Feeling like an asshole, I too sat up and tried to say something. “Esther…”
“I’d like to go back to my hostel,” she muttered, still not looking at me, studiously adjusting her clothes.
I opened my mouth and then closed it. What did I want to say really? Sorry, mami, I couldn’t fuck you because I prefer to fuck boys? I don’t think so. In fact, I didn’t even want to talk about anything regarding the debacle that the past few minutes was.
She stood up. I stood up. She wasn’t looking at me. I wasn’t looking at her. We awkwardly moved around each other as I opened the door and she stepped out.
“Do I walk you to your hostel?” I said, ever the gentleman.
“No,” she said brusquely.
“At least, let me walk you downstairs to the common room,” I persisted, the jackassy feeling I was feeling demanding that I remedy this situation somehow.
“Fine,” she acquiesced tersely.
In a wooden silence, we walked together downstairs to the entrance of my hostel, where we said goodbye and she began walking fast in the direction of her hostel. I looked on after her for a while, thinking many things and arriving at many decisions. I was thinking about how my social currency in our department was about to plummet, because surely, Esther would get to her hostel and tell her friends, complete with embellishments, all about how I couldn’t perform when she wanted us to have sex. That was alright though; I was never going to be interested in chyking any other girl ever again. Not in school. Not after school.

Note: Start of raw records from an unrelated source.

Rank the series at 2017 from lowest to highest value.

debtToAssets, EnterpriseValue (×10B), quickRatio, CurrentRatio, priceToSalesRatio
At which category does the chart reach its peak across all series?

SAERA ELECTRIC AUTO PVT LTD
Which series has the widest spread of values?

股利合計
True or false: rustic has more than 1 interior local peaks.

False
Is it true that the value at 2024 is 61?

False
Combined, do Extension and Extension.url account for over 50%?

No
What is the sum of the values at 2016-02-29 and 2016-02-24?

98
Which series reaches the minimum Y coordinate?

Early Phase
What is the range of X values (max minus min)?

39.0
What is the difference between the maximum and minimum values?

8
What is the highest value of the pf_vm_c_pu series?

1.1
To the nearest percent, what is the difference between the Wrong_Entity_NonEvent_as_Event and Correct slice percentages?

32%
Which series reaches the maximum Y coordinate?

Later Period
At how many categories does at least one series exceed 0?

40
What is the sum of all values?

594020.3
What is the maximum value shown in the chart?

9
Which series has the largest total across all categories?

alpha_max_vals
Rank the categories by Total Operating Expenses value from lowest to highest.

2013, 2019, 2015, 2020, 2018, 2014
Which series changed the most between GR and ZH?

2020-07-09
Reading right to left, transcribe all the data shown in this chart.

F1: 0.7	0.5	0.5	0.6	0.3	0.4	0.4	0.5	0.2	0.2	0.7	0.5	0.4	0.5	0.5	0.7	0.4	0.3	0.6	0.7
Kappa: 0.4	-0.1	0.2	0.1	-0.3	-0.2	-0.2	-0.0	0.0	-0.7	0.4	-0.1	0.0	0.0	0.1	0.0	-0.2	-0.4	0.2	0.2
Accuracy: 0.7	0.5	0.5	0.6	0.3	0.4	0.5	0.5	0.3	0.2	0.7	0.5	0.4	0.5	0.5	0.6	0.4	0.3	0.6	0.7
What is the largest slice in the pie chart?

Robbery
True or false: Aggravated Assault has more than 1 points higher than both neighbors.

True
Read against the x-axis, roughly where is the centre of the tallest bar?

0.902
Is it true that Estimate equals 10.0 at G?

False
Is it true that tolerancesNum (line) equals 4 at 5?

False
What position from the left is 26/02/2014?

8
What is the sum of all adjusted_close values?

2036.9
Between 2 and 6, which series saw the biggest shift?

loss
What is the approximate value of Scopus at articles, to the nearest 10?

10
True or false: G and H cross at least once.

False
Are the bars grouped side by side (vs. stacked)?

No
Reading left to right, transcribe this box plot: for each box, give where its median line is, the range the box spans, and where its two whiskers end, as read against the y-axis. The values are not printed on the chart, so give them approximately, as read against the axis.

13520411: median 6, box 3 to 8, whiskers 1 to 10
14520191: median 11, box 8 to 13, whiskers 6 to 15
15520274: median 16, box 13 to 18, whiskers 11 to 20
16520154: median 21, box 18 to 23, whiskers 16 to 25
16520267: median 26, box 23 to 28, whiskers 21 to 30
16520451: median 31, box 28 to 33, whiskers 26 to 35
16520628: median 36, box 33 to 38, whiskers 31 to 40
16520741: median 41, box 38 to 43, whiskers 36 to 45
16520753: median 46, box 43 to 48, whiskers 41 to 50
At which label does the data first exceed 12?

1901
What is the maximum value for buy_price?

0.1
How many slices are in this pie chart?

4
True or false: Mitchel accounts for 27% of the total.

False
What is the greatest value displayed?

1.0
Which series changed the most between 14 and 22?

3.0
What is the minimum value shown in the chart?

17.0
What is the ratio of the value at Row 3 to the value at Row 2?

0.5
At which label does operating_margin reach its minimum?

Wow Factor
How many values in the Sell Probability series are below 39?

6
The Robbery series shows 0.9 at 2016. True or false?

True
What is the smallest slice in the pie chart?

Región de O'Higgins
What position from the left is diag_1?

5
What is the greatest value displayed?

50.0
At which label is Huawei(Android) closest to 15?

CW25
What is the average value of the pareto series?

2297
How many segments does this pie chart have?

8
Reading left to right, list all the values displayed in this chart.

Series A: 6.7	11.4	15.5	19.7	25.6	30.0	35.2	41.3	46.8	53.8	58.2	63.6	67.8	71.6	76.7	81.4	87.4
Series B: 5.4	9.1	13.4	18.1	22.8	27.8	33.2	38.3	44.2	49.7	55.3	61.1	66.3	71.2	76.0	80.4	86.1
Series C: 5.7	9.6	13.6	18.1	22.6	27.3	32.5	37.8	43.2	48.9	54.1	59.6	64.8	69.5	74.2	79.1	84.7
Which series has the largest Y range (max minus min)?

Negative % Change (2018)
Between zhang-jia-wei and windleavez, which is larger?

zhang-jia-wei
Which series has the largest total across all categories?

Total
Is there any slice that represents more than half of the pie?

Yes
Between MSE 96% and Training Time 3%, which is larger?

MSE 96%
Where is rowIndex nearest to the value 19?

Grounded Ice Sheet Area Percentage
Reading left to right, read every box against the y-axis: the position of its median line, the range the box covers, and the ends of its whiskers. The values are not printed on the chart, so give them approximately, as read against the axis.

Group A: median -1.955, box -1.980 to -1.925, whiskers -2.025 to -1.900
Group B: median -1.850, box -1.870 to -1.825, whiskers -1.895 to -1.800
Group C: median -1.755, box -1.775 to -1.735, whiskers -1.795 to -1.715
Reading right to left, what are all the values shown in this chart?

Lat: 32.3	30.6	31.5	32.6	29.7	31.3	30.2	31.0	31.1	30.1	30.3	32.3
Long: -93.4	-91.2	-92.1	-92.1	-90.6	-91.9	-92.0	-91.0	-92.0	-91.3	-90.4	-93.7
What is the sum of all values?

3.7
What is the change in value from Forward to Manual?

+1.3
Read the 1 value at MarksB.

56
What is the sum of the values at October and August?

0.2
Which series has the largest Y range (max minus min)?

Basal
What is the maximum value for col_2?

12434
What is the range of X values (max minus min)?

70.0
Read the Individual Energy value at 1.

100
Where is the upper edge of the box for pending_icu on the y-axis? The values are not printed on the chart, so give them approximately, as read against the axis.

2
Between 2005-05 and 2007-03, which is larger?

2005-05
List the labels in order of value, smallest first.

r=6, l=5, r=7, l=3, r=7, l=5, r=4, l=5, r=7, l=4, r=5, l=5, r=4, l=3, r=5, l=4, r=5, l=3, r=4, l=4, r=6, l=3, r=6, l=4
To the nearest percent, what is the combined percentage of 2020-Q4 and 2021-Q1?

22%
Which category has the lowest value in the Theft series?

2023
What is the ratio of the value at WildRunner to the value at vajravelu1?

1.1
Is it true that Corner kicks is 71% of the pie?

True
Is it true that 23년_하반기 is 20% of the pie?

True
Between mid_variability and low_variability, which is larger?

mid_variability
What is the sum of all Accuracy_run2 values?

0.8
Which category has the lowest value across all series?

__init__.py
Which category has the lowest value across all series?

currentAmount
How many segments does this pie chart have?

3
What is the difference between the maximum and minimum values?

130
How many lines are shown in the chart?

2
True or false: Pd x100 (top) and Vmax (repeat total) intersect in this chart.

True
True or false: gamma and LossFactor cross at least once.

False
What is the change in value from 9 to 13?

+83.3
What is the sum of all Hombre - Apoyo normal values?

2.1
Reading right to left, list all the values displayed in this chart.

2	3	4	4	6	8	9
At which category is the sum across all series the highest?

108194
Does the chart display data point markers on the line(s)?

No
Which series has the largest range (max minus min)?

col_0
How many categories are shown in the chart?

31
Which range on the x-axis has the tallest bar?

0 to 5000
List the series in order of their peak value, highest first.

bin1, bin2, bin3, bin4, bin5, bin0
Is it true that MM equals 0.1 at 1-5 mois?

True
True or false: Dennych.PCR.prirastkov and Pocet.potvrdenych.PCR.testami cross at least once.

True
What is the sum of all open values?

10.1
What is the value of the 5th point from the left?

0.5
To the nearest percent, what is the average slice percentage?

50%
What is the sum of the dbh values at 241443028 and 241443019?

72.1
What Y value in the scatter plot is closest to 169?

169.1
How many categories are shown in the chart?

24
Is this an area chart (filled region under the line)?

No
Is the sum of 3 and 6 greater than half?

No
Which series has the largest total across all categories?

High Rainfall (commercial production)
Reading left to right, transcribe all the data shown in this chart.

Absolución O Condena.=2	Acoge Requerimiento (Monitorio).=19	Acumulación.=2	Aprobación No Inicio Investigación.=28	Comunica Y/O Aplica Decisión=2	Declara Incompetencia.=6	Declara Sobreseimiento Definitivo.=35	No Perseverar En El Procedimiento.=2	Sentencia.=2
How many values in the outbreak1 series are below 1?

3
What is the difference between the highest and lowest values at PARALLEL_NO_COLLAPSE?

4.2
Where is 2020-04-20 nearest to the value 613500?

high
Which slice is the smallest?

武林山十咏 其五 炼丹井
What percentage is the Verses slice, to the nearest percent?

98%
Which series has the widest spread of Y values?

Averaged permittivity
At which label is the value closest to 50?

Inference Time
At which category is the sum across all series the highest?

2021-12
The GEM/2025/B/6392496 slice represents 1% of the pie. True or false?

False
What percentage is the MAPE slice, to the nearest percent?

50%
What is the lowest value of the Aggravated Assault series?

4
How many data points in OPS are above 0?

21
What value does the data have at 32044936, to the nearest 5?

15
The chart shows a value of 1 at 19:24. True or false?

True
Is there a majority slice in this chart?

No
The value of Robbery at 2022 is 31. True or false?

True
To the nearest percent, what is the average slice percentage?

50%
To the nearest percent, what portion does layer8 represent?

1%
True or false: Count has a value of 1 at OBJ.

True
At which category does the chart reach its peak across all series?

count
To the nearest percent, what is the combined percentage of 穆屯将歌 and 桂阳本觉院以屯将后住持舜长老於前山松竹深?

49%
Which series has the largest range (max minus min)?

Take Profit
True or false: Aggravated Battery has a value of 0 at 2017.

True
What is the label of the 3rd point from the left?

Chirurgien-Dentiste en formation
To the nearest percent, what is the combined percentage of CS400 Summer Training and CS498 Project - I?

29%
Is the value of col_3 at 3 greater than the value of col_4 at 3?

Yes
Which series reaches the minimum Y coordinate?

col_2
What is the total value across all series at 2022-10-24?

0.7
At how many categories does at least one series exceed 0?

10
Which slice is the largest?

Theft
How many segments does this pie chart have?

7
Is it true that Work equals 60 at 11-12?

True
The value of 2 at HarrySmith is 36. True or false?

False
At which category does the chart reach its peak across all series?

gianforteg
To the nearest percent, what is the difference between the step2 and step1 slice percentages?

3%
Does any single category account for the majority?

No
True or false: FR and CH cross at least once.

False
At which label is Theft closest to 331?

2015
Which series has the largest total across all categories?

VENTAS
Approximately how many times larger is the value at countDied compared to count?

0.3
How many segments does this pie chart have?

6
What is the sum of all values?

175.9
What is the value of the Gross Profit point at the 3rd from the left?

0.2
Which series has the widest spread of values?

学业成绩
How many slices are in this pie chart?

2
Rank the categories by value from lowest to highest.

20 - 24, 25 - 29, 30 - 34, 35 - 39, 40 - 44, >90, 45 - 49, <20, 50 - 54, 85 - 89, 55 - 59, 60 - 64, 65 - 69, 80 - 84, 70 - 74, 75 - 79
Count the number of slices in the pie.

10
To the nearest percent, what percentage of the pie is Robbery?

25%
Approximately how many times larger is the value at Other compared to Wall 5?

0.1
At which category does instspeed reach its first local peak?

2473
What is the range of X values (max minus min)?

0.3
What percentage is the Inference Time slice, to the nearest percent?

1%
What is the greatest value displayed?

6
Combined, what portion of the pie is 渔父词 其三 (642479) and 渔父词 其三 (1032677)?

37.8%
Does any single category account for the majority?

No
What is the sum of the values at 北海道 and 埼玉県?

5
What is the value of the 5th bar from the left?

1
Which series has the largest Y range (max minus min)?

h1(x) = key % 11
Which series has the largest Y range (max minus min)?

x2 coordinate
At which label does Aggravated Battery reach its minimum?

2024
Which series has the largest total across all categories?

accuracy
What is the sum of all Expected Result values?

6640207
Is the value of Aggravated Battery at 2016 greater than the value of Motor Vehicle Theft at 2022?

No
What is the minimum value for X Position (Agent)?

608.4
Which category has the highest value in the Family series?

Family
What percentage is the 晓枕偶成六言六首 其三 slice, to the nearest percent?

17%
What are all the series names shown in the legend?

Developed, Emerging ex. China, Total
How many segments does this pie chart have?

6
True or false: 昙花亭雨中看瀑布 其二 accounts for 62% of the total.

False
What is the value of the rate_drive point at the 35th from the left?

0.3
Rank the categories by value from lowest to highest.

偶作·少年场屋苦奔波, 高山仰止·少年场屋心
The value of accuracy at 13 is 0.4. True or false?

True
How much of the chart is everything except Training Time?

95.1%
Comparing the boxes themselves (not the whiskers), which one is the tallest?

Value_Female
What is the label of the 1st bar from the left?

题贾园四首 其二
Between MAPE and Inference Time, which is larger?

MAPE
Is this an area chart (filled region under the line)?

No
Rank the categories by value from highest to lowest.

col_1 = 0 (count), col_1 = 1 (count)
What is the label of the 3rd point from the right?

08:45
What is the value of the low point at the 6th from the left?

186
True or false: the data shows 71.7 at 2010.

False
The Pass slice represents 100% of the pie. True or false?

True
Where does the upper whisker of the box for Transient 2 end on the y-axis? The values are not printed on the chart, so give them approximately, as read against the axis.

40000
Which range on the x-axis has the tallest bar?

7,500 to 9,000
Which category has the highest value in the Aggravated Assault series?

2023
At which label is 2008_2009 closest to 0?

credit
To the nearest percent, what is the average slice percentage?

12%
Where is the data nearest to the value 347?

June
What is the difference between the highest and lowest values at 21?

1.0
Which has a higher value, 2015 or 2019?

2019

Which was the second thing I was thinking: that I could never ever have a girlfriend. What happened upstairs in that room reaffirmed to me that being with girls was certainly not for me. I’m a very sexual person; even at 17, I knew this. So for there to be a situation where I absolutely didn’t want to get my freak on with a person must mean that such a person was not for me.
There are many things you are constantly trying to figure out about life when you’re a teenager. But in that moment, I figured out one thing: that having a girlfriend and the eventual marriage to a woman was NOT something I’d ever be interested in.
The next day, Esther broke up with me. Very amicably of course. Turns out she was too much of a lady to try to besmirch my reputation in school, and we stayed friends post breakup.
And she became the last woman I would ever feel any sort of attraction to.
So yeah, while I cannot claim to be a platinum star gay, like Jack McFarland in Will & Grace, who was born through Caesarian delivery, I would like the Rainbow gods to hand over to me my gold star for ensuring that the delivery room where I was born is the only contact I’ve ever had with a vagina.